● **TEXTE FOURNI**

Les corporations sont utiles
lorsqu’elles définissent les méthodes propres à une profession et contribuent à
la formation des professionnels. Elles sont nocives lorsqu’elles s’emploient à
préserver, au bénéfice de leurs membres, une rente de situation. C’est ce
dernier aspect que désigne l’acception péjorative du mot « corporatisme ».
Actionnaires, dirigeants,
cadres, employés, ouvriers, syndicalistes, tous le pratiquent à l’occasion. On
le retrouve même au niveau des nations. Le discours sera « social » chez les
uns, « économique » chez les autres, mais il ne faut pas en être dupe : le
corporatisme aime à se parer des plumes de la générosité, de l’efficacité, de
l’égalité, de la liberté etc.
J’ai souvent évoqué sur ce site
le corporatisme des dirigeants (voir Du côté des
dirigeants). L’exemple ci-dessous concerne des employés ; je change le nom
de l’entreprise et les circonstances mais les faits sont authentiques.
* *
Elseneur, grande entreprise de
services, avait au milieu des années 90 des centres d’appel qui assuraient une
bonne part de la relation avec la clientèle et, notamment, la réservation.
Les opérateurs disposaient de
terminaux leur donnant accès à diverses applications.
L’ergonomie remontait aux années 70 : l’affichage, en mode caractère, se faisait
en vert sur un écran noir ; il n’y avait ni fenêtres, ni menus déroulants ; les
instructions s’écrivaient selon des codes à trois caractères ; d’une
application à l’autre, les codes différaient ainsi que le rôle des touches de
fonction.
Il fallait six mois pour former
un opérateur et, s’ils devenaient des virtuoses du codage des opérations
courantes, rares étaient ceux qui savaient traiter les demandes que les clients
faisaient le plus rarement (dites « demandes complexes »). Seuls quelques
opérateurs maîtrisaient ces codages-là : il fallait leur transférer les appels
correspondants et, s’ils étaient occupés, on ne pouvait que laisser tomber la
demande.
L’informatique conçut enfin une
nouvelle interface. Elle fédérait les diverses applications selon une ergonomie
unique et offrait des aides contextuelles. Les instructions s’affichaient en
clair, l’opérateur les sélectionnait avec son curseur. Il suffisait dès lors
d’une semaine pour former un opérateur et il était capable, grâce aux aides
contextuelles, de traiter une demande complexe aussi bien qu’une demande
simple.
Que croyez-vous qu’il arriva ?
Les opérateurs dirent qu’avec cette nouvelle interface on « détruisait leur
compétence ». Les nouveaux, ceux qui avaient été formés en une semaine, furent
mal accueillis : les anciens ricanaient en regardant leurs écrans.

● **DONNÉES RÉPERTORIÉES**
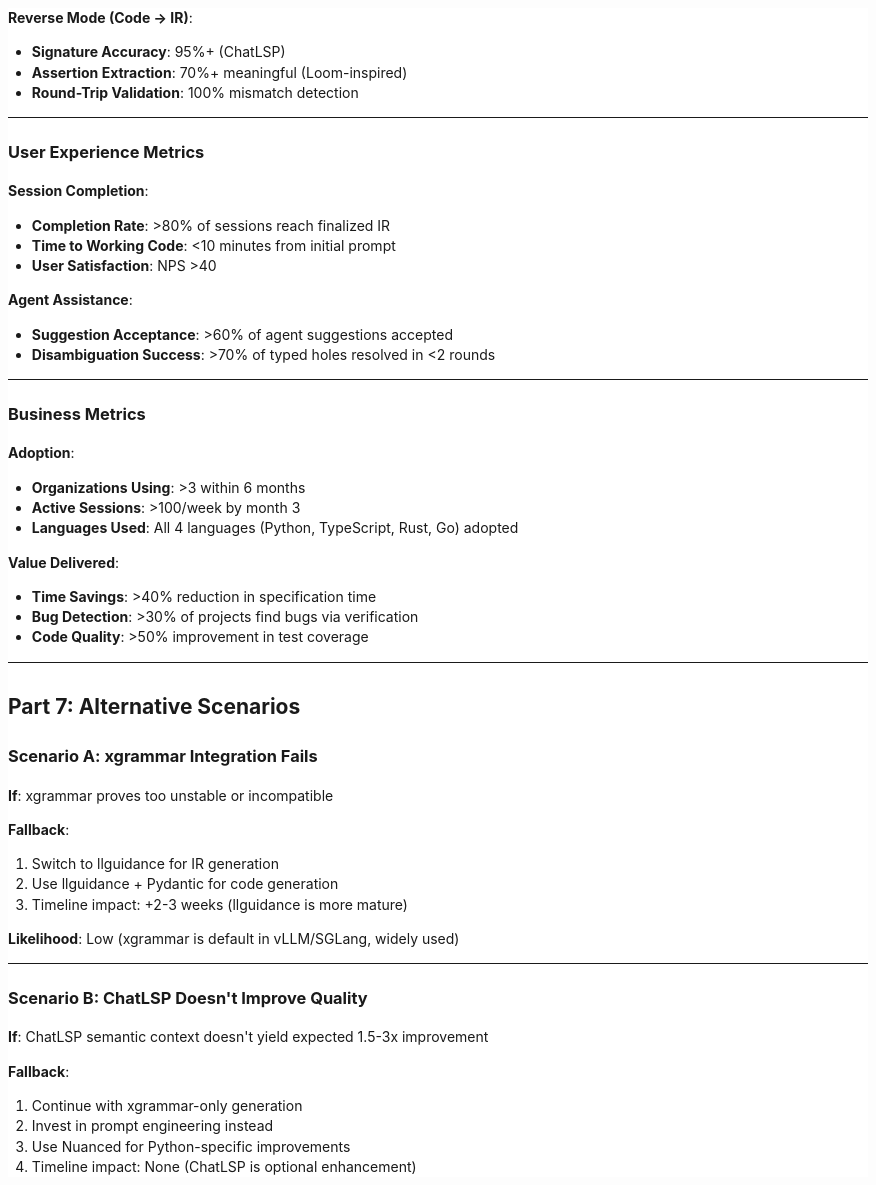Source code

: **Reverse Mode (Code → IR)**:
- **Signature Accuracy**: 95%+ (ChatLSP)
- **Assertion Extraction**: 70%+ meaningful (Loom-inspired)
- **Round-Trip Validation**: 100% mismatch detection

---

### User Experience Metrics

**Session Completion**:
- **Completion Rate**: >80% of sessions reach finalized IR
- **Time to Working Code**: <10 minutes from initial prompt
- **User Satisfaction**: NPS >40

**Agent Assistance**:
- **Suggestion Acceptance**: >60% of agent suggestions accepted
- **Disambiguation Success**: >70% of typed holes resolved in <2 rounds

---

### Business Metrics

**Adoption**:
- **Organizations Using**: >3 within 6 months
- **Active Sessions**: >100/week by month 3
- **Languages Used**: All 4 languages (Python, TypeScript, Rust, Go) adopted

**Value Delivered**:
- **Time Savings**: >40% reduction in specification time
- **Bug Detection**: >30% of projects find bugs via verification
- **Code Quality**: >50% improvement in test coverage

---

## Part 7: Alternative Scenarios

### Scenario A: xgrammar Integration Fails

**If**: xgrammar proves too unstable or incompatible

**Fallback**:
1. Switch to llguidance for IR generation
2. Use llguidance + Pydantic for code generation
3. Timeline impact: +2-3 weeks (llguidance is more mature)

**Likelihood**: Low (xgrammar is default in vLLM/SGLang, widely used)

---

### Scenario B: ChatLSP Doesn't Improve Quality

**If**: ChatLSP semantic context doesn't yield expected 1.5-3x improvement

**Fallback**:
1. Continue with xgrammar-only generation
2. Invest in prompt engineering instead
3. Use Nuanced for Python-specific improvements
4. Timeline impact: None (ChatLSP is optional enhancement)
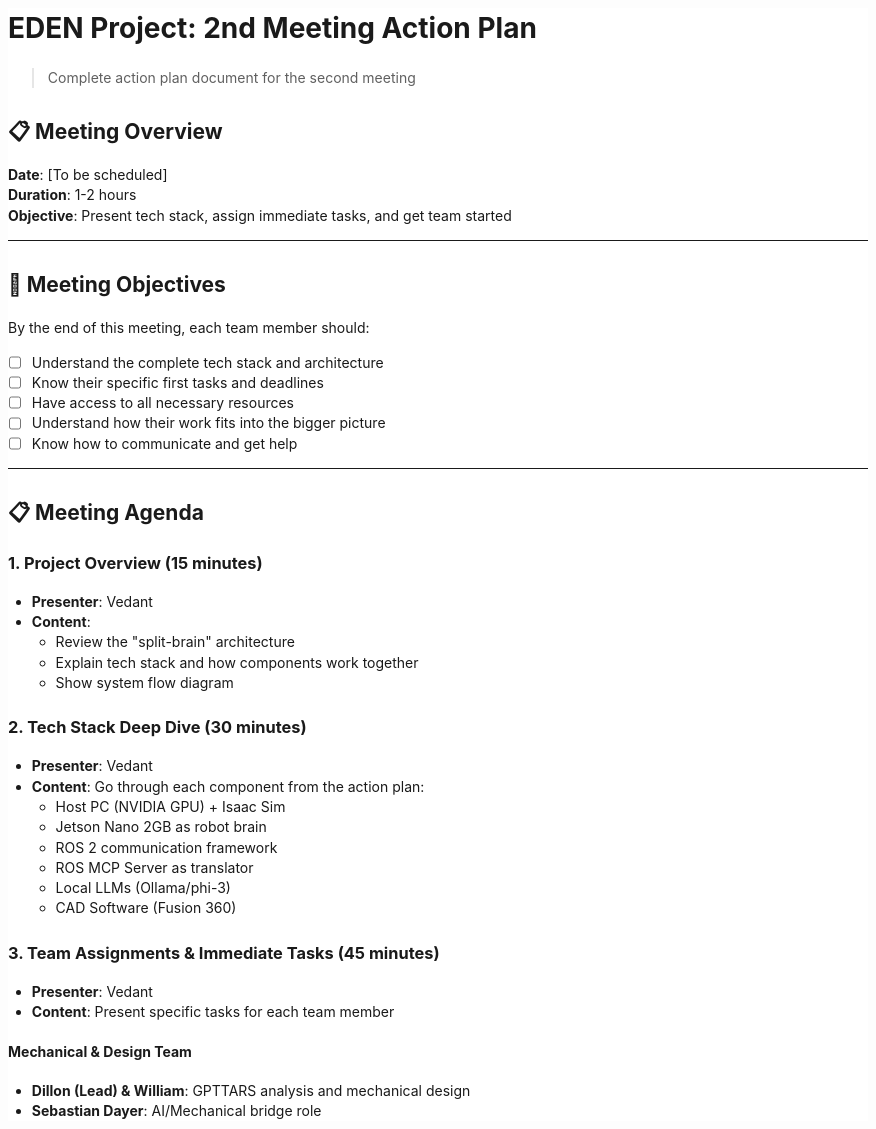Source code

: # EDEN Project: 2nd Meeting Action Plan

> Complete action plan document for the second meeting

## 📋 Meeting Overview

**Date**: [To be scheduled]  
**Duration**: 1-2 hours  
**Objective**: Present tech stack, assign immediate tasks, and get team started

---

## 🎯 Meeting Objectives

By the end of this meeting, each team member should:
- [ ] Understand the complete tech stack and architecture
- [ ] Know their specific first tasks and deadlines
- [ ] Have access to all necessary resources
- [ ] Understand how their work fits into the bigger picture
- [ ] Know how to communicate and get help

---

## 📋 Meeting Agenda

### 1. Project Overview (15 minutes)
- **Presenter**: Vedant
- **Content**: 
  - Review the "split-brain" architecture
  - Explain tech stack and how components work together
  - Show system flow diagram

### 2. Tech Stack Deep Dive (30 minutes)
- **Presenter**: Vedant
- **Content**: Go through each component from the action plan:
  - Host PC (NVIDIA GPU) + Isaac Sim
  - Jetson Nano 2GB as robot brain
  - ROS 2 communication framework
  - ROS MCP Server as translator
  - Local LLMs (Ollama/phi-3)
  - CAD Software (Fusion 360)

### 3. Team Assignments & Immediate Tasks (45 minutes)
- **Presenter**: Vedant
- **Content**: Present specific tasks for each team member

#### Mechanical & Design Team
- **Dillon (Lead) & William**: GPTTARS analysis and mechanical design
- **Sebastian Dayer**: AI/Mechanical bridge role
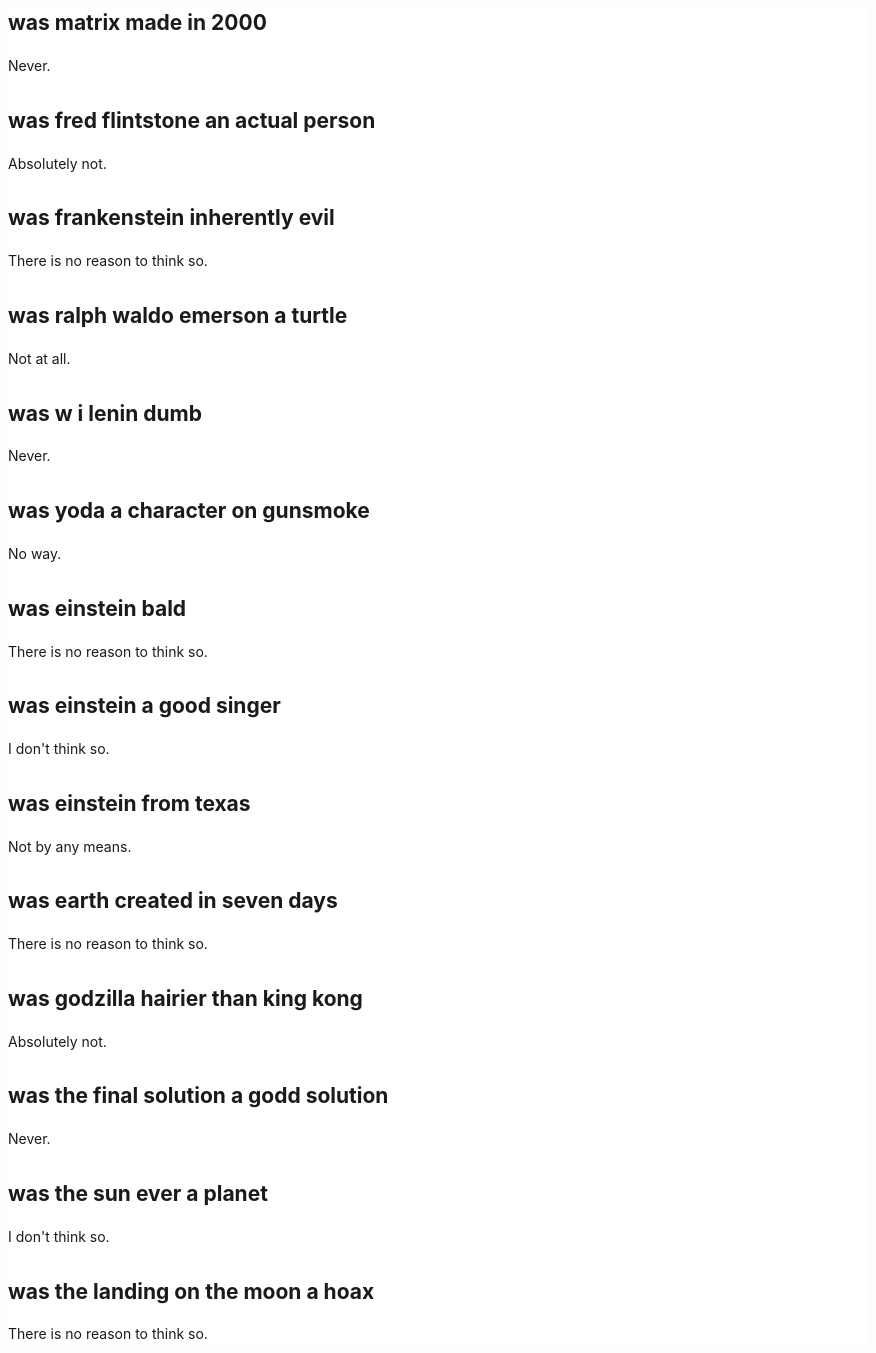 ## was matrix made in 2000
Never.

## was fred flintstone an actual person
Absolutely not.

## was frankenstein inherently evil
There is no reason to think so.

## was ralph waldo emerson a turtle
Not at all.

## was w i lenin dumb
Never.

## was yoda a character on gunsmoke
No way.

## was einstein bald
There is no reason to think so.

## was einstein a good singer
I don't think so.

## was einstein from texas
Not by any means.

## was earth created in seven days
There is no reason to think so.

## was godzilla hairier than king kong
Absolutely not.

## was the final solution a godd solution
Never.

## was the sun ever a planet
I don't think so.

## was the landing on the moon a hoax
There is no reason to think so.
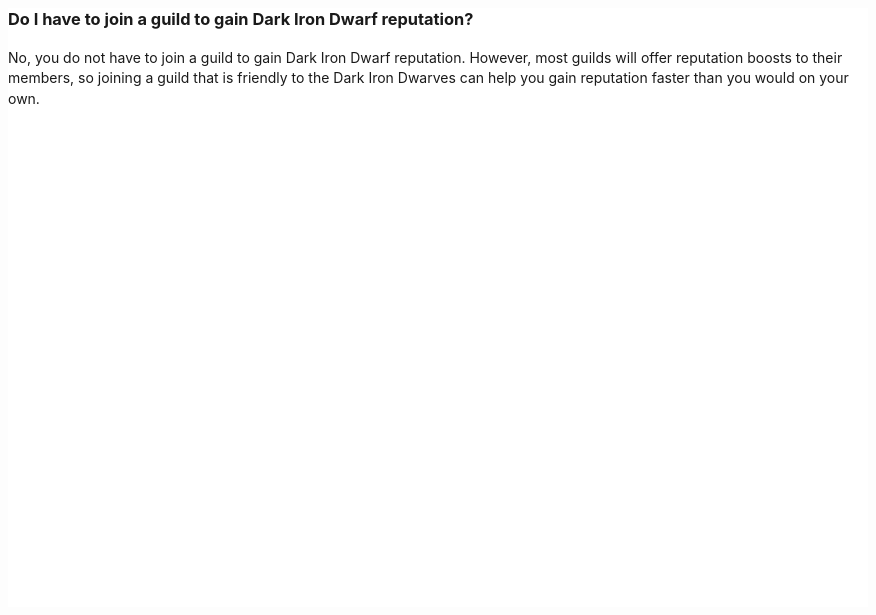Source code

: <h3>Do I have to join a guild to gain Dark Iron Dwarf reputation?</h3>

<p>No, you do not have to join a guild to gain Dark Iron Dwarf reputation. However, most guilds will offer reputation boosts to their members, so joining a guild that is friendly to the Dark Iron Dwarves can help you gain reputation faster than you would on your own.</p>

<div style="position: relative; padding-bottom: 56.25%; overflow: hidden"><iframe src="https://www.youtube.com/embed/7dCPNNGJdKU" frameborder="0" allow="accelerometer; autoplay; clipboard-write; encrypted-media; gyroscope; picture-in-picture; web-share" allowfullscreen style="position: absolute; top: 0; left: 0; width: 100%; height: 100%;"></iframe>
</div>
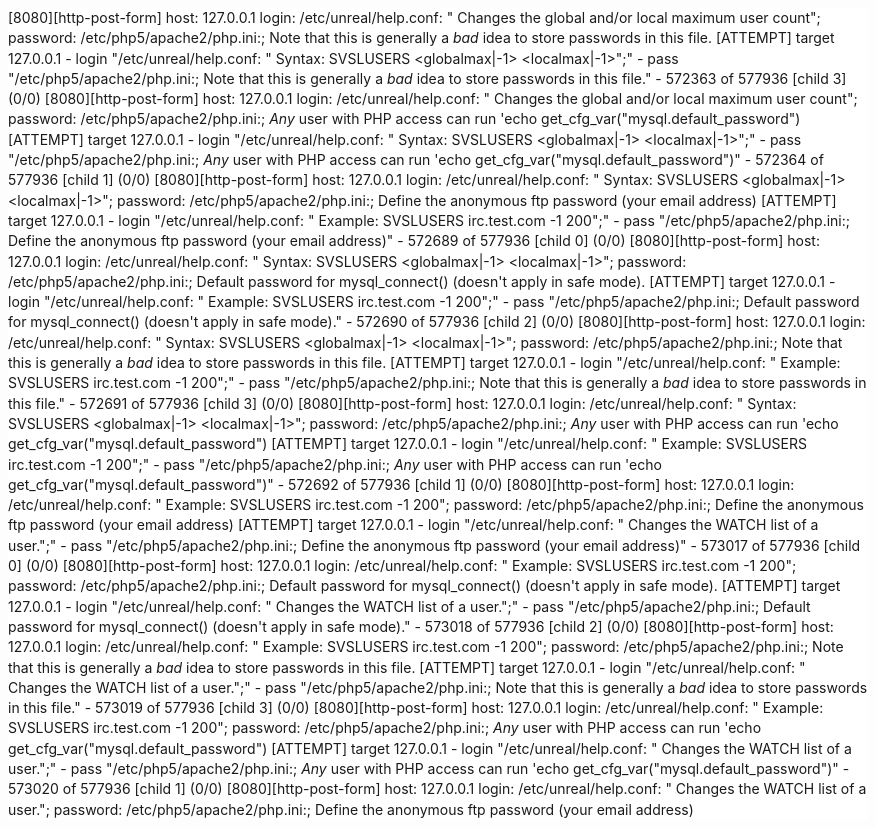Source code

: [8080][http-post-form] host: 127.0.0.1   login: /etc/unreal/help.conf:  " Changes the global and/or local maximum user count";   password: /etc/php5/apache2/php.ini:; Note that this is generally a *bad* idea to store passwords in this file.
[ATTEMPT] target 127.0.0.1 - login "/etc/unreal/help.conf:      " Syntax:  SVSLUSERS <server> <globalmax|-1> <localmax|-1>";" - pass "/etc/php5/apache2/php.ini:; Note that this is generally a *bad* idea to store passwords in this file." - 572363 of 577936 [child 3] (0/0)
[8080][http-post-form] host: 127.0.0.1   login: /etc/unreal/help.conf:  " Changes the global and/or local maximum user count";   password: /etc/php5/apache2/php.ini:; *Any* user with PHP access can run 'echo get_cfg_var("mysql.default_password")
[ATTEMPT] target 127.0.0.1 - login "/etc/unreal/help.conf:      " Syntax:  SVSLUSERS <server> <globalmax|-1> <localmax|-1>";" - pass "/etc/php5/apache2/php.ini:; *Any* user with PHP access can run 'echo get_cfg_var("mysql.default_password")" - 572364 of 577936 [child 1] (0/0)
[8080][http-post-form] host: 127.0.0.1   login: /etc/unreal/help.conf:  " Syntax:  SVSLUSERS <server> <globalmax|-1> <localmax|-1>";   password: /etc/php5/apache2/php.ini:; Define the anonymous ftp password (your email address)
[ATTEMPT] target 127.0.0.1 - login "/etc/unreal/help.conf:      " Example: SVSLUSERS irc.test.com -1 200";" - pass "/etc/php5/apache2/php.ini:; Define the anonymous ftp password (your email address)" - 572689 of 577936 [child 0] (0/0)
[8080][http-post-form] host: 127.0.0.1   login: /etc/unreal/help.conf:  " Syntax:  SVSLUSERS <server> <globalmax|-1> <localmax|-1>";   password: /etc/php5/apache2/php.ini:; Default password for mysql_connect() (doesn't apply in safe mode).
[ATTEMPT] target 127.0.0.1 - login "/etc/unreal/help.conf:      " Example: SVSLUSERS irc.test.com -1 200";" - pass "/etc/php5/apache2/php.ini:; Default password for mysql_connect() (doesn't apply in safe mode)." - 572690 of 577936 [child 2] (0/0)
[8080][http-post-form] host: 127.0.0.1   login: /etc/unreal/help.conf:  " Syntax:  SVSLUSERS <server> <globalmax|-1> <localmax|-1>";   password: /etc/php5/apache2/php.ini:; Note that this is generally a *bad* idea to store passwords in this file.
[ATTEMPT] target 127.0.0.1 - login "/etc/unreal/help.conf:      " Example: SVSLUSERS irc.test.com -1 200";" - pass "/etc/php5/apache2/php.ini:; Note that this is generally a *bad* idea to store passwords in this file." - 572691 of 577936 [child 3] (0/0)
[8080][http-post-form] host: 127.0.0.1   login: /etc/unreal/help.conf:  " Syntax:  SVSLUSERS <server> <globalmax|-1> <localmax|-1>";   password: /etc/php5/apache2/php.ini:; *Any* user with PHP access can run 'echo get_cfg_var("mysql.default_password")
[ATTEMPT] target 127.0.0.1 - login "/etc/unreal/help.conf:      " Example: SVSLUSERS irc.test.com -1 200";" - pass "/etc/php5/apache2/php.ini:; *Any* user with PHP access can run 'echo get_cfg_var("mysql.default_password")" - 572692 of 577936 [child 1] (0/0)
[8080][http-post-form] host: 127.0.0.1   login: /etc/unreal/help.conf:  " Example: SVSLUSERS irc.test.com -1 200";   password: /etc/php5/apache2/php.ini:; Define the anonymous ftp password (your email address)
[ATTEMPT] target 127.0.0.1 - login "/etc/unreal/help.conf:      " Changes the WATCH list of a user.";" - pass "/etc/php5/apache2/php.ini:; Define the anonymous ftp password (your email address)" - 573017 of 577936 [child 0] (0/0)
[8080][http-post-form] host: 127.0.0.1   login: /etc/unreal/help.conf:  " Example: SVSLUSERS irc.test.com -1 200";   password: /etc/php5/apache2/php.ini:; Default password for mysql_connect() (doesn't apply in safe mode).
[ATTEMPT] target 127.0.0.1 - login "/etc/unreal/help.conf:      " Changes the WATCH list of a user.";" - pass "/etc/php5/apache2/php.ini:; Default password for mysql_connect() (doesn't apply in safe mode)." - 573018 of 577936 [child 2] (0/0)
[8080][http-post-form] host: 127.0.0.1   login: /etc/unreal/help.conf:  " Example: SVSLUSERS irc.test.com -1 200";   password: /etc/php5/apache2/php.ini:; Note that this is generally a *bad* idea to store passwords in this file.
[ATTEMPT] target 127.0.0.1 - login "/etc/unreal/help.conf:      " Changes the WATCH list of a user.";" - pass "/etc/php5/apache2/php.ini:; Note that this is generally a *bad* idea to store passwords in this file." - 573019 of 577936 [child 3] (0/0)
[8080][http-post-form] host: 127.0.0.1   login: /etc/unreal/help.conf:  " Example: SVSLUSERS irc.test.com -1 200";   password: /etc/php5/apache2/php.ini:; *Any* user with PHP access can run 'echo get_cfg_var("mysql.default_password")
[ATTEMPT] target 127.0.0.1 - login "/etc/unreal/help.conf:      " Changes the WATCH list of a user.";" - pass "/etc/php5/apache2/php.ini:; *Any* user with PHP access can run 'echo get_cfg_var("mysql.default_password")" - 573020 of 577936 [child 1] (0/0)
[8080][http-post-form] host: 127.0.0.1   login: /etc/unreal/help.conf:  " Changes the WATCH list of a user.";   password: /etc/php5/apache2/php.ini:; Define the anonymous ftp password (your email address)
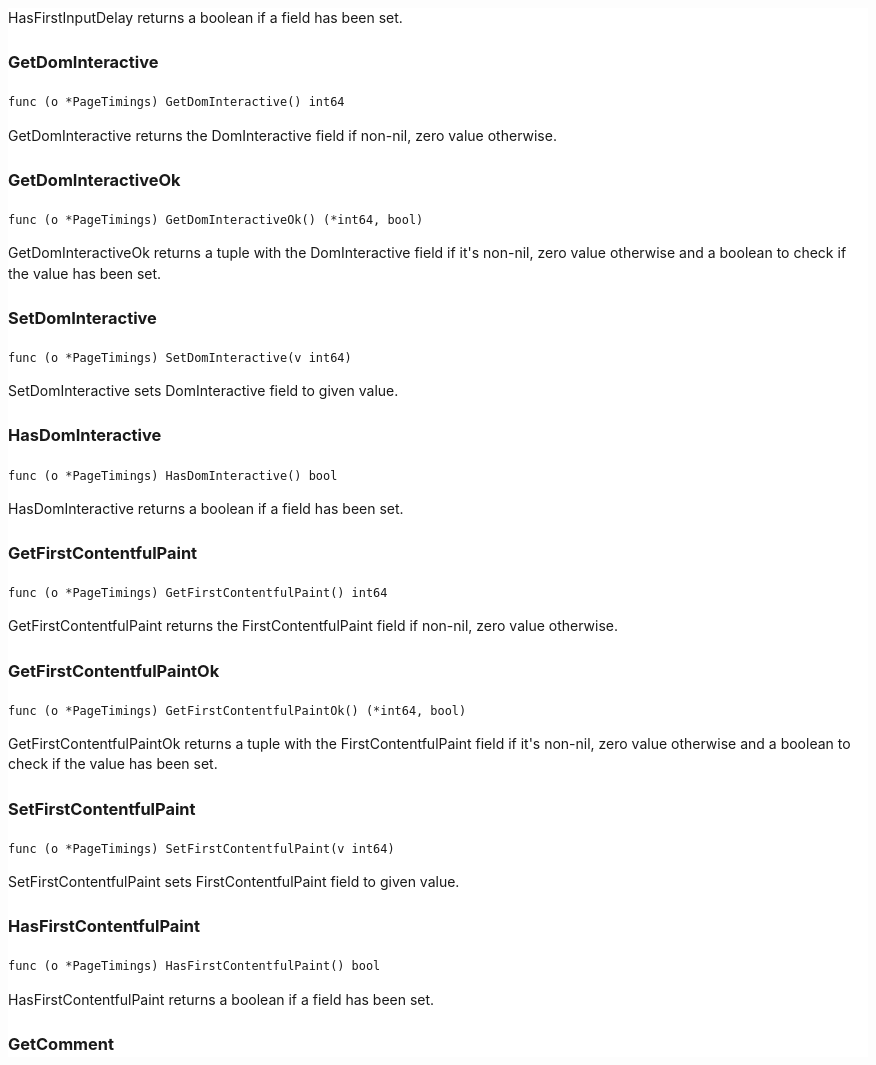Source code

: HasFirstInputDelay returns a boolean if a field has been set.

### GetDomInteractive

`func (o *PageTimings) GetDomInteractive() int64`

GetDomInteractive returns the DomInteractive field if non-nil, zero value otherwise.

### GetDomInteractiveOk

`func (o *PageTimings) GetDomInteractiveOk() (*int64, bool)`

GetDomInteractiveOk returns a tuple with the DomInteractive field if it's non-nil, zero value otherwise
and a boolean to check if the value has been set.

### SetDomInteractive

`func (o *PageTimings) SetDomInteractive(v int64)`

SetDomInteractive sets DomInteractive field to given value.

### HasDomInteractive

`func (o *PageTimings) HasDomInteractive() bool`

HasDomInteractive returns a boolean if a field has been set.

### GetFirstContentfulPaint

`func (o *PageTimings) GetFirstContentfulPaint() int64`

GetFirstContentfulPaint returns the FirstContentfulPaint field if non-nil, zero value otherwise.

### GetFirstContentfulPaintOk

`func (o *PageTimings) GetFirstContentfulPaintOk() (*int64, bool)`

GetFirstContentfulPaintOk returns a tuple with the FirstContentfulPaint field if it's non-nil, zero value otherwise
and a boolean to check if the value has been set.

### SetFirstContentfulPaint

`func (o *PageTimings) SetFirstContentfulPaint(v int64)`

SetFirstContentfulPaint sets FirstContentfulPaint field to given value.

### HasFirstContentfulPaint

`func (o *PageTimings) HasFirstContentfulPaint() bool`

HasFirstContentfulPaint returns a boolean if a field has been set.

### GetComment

● **À FAIRE**
Recopiez le passage du texte sur le corporatisme qui commence par « J’ai souvent évoqué » et se poursuit jusqu’à « à diverses applications. », en substituant « plateaux téléphoniques » à « centres d’appel ».

● **RÉSULTAT DE LA TÂCHE**
J’ai souvent évoqué sur ce site
le corporatisme des dirigeants (voir Du côté des
dirigeants). L’exemple ci-dessous concerne des employés ; je change le nom
de l’entreprise et les circonstances mais les faits sont authentiques.
* *
Elseneur, grande entreprise de
services, avait au milieu des années 90 des plateaux téléphoniques qui assuraient une
bonne part de la relation avec la clientèle et, notamment, la réservation.
Les opérateurs disposaient de
terminaux leur donnant accès à diverses applications.